◆ **Directive**:
Each record below should be given again exactly as it reads.

[Opening Source information section]

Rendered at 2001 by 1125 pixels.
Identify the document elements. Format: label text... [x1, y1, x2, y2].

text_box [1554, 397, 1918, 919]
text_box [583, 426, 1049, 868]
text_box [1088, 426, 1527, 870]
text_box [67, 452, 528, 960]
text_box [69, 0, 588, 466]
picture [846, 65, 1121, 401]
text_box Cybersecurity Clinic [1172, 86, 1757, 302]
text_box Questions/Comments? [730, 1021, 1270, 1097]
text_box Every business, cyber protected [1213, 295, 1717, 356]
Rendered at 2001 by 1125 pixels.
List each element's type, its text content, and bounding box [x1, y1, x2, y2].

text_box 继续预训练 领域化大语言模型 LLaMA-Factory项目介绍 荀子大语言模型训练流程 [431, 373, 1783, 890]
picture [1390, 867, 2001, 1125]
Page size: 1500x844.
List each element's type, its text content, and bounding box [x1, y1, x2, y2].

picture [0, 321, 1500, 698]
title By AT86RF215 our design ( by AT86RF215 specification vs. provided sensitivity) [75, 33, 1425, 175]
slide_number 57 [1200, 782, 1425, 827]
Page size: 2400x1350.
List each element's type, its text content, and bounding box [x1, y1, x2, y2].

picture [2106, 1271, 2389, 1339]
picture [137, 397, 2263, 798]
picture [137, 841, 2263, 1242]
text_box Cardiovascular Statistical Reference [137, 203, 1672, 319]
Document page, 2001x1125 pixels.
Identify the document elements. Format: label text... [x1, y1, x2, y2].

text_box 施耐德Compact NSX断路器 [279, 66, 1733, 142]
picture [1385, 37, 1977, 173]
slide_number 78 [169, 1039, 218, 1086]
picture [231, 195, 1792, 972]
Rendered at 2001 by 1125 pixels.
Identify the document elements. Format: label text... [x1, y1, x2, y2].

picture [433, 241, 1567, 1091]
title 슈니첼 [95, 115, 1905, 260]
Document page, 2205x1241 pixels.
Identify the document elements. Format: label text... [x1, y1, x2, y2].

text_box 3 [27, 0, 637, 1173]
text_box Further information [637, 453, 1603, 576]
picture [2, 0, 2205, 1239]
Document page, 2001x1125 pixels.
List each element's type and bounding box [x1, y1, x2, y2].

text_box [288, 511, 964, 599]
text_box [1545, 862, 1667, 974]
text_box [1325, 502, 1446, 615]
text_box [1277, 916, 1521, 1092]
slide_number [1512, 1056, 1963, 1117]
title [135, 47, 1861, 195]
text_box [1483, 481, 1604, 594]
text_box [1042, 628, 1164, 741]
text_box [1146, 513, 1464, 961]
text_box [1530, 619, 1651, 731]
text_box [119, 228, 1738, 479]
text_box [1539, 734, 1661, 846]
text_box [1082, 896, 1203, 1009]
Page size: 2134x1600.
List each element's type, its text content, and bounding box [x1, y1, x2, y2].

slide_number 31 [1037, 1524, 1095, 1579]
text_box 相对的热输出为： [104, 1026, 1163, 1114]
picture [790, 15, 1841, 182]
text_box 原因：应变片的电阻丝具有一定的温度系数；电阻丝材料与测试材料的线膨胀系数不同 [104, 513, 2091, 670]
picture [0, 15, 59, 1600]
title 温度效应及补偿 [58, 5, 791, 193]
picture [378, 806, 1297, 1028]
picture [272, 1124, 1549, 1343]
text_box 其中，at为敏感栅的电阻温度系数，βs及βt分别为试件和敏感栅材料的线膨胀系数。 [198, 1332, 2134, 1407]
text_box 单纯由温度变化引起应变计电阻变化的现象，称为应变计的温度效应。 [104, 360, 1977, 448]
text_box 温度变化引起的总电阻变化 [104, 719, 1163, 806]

[Closing Source information section]

◆ **Solved problem**:
Rendered at 2001 by 1125 pixels.
Identify the document elements. Format: label text... [x1, y1, x2, y2].

text_box [1554, 397, 1918, 919]
text_box [583, 426, 1049, 868]
text_box [1088, 426, 1527, 870]
text_box [67, 452, 528, 960]
text_box [69, 0, 588, 466]
picture [846, 65, 1121, 401]
text_box Cybersecurity Clinic [1172, 86, 1757, 302]
text_box Questions/Comments? [730, 1021, 1270, 1097]
text_box Every business, cyber protected [1213, 295, 1717, 356]
Rendered at 2001 by 1125 pixels.
List each element's type, its text content, and bounding box [x1, y1, x2, y2].

text_box 继续预训练 领域化大语言模型 LLaMA-Factory项目介绍 荀子大语言模型训练流程 [431, 373, 1783, 890]
picture [1390, 867, 2001, 1125]
Page size: 1500x844.
List each element's type, its text content, and bounding box [x1, y1, x2, y2].

picture [0, 321, 1500, 698]
title By AT86RF215 our design ( by AT86RF215 specification vs. provided sensitivity) [75, 33, 1425, 175]
slide_number 57 [1200, 782, 1425, 827]
Page size: 2400x1350.
List each element's type, its text content, and bounding box [x1, y1, x2, y2].

picture [2106, 1271, 2389, 1339]
picture [137, 397, 2263, 798]
picture [137, 841, 2263, 1242]
text_box Cardiovascular Statistical Reference [137, 203, 1672, 319]
Document page, 2001x1125 pixels.
Identify the document elements. Format: label text... [x1, y1, x2, y2].

text_box 施耐德Compact NSX断路器 [279, 66, 1733, 142]
picture [1385, 37, 1977, 173]
slide_number 78 [169, 1039, 218, 1086]
picture [231, 195, 1792, 972]
Rendered at 2001 by 1125 pixels.
Identify the document elements. Format: label text... [x1, y1, x2, y2].

picture [433, 241, 1567, 1091]
title 슈니첼 [95, 115, 1905, 260]
Document page, 2205x1241 pixels.
Identify the document elements. Format: label text... [x1, y1, x2, y2].

text_box 3 [27, 0, 637, 1173]
text_box Further information [637, 453, 1603, 576]
picture [2, 0, 2205, 1239]
Document page, 2001x1125 pixels.
List each element's type and bounding box [x1, y1, x2, y2].

text_box [288, 511, 964, 599]
text_box [1545, 862, 1667, 974]
text_box [1325, 502, 1446, 615]
text_box [1277, 916, 1521, 1092]
slide_number [1512, 1056, 1963, 1117]
title [135, 47, 1861, 195]
text_box [1483, 481, 1604, 594]
text_box [1042, 628, 1164, 741]
text_box [1146, 513, 1464, 961]
text_box [1530, 619, 1651, 731]
text_box [119, 228, 1738, 479]
text_box [1539, 734, 1661, 846]
text_box [1082, 896, 1203, 1009]
Page size: 2134x1600.
List each element's type, its text content, and bounding box [x1, y1, x2, y2].

slide_number 31 [1037, 1524, 1095, 1579]
text_box 相对的热输出为： [104, 1026, 1163, 1114]
picture [790, 15, 1841, 182]
text_box 原因：应变片的电阻丝具有一定的温度系数；电阻丝材料与测试材料的线膨胀系数不同 [104, 513, 2091, 670]
picture [0, 15, 59, 1600]
title 温度效应及补偿 [58, 5, 791, 193]
picture [378, 806, 1297, 1028]
picture [272, 1124, 1549, 1343]
text_box 其中，at为敏感栅的电阻温度系数，βs及βt分别为试件和敏感栅材料的线膨胀系数。 [198, 1332, 2134, 1407]
text_box 单纯由温度变化引起应变计电阻变化的现象，称为应变计的温度效应。 [104, 360, 1977, 448]
text_box 温度变化引起的总电阻变化 [104, 719, 1163, 806]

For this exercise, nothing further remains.